**SHORT TASK**: Copy the data below exactly, starting with the line that contains "genus: Pararge" and ending with the last line of the data.

**MATERIAL PROVIDED**:
# # # #

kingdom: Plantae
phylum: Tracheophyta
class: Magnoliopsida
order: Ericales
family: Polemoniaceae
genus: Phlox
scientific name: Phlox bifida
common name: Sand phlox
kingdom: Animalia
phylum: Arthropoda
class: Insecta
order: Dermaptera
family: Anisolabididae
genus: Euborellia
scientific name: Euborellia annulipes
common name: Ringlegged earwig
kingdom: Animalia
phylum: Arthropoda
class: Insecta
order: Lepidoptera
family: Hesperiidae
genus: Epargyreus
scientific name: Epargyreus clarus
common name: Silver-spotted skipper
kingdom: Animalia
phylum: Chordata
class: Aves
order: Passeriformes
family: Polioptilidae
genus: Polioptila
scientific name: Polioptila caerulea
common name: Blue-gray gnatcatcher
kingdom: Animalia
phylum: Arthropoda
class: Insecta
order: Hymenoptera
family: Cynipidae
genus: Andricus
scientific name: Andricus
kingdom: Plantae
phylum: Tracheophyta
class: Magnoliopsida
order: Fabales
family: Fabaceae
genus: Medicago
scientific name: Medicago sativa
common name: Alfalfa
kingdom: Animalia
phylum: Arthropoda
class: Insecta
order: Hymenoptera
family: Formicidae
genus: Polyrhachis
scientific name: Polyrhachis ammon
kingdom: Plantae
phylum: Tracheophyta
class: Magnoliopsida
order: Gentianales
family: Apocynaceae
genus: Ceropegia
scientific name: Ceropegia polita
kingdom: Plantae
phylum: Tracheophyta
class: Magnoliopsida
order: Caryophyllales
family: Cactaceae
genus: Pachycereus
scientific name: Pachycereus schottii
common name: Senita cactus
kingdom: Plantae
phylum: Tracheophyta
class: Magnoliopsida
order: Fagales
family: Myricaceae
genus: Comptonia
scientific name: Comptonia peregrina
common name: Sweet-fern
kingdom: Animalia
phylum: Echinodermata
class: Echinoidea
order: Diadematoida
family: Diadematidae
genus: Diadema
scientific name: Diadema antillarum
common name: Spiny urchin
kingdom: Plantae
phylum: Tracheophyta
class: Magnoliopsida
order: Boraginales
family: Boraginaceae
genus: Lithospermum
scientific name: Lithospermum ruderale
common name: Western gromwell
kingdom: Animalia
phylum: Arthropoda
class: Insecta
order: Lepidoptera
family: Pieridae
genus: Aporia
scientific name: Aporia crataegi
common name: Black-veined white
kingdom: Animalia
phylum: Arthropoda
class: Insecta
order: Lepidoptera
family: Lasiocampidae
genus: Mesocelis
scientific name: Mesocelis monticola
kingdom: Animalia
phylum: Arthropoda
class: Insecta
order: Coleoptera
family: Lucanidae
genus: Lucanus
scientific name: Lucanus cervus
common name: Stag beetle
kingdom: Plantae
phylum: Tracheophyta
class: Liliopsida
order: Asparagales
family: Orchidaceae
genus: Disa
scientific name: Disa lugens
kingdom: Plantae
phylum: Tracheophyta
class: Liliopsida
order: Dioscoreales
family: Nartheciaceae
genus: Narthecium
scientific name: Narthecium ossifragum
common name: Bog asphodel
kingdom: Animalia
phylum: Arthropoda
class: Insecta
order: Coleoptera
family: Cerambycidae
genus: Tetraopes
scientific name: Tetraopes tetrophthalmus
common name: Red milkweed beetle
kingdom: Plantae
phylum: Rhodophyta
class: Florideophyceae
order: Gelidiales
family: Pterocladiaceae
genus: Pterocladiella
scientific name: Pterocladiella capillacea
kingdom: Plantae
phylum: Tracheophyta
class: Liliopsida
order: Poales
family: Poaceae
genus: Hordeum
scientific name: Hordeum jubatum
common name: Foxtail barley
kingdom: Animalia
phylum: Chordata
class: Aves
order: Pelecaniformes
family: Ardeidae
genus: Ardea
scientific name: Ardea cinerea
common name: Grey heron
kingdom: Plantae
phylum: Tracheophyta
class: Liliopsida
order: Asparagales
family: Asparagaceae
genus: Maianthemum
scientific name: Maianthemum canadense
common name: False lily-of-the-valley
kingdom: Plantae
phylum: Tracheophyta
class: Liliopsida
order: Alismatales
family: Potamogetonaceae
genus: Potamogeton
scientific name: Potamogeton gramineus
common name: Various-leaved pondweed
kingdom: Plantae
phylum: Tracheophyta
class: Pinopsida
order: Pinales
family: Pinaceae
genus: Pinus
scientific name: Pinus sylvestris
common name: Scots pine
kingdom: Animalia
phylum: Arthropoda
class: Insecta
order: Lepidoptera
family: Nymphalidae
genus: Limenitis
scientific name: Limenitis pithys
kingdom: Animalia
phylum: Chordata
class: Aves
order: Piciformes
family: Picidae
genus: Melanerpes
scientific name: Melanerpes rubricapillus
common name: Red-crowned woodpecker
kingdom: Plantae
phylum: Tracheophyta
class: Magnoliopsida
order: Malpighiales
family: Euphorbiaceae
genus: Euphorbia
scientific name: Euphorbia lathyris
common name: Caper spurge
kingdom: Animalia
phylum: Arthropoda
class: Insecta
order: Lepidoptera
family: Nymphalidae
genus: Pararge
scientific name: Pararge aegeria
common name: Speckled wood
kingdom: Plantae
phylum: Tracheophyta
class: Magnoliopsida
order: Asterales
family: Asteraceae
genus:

# # # #

**COMPLETE RESPONSE**:
genus: Pararge
scientific name: Pararge aegeria
common name: Speckled wood
kingdom: Plantae
phylum: Tracheophyta
class: Magnoliopsida
order: Asterales
family: Asteraceae
genus:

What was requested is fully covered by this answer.